Lorsque Panthera Dental voit le jour en 2012, Béatrice n’a pas encore entamé sa transition. L’entreprise débute modestement, dans un appartement et un garage. Sa croissance est fulgurante : en 13 ans, elle est passée à près de 200 employés, a ouvert un deuxième centre de fabrication au Luxembourg, en plus de celui de Québec, et vend aujourd’hui ses produits dans quelque 35 pays, avec plusieurs bureaux administratifs à l’étranger. C’est à Béatrice qu’incombe la responsabilité de faire fonctionner cette vaste machine et de négocier avec les clients. Mais que fabrique exactement Panthera Dental ?

L’entreprise se spécialise dans deux grandes lignes de produits.
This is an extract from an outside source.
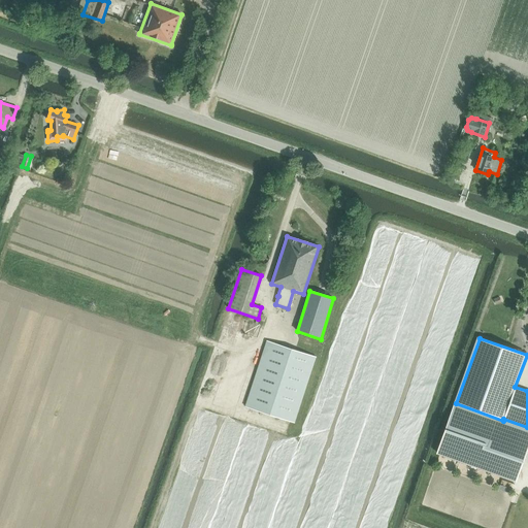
[(244,406),(295,423),(317,357),(266,340),(244,406)]
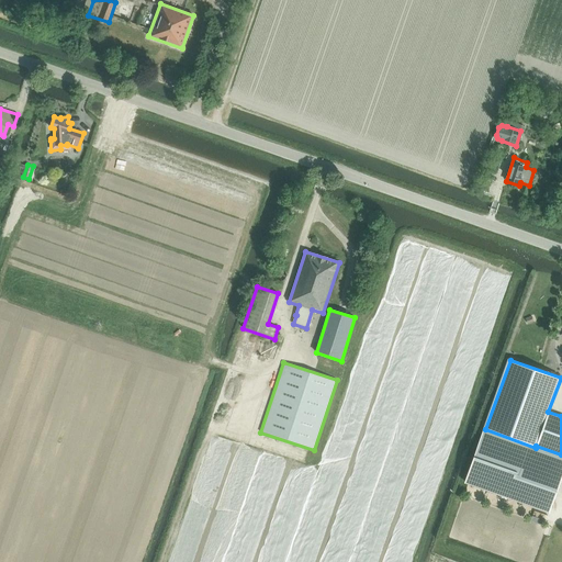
[(536,448),(485,429),(465,483),(550,513),(561,478),(561,454),(536,446),(536,448)]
La première comprend des pièces de prothèses et de dentiers fabriquées par micro-usinage, avec une précision comparable à celle de l’horlogerie de luxe. La seconde repose sur l’utilisation d’imprimantes 3D industrielles pour produire des orthèses destinées au traitement de l’apnée du sommeil et du ronflement.

Pour annoncer sa transition à l’interne comme à l’externe, Béatrice a opté pour la simplicité. « J’ai envoyé un courriel à tout le monde pour annoncer le changement de mon adresse électronique, sans donner d’autres explications. Ce qui est exceptionnel, c’est que personne — absolument personne — ne m’a posé de questions. »

Au fil de la conversation, ses préoccupations pour la communauté LGBTQ+ reviennent souvent. « Il est vrai que notre communauté a fait d’énormes gains dans les années 1990 et 2000. Mais aujourd’hui, je sens monter un vent moins inclusif. Un exemple frappant : le gouvernement du Québec a nommé un Comité des sages sur l’identité de genre sans aucun représentant de la communauté LGBTQ+. » On sent chez Béatrice Robichaud une implication profonde dans les enjeux sociaux et politiques du Québec ; une citoyenne engagée et lucide.
Lorsqu’on lui demande quel conseil elle donnerait à une personne envisageant une transition aujourd’hui, elle répond sans hésiter : « Il est important d’avoir le soutien d’un ou d’une amie et de chercher de l’aide auprès d’un organisme communautaire. » Elle ajoute qu’il ne faut pas que toute la vie tourne uniquement autour de l’identité de genre. « Qu’il s’agisse d’un projet entrepreneurial ou artistique, il est crucial d’avoir d’autres passions, afin d’éviter l’épuisement et de garder une perspective équilibrée. »

Femme aux multiples facettes, Béatrice Robichaud n’hésite jamais à mettre les mains à la pâte. Elle avance avec assurance, telle une force tranquille, capable de transformer durablement tout ce qui se trouve sur son passage.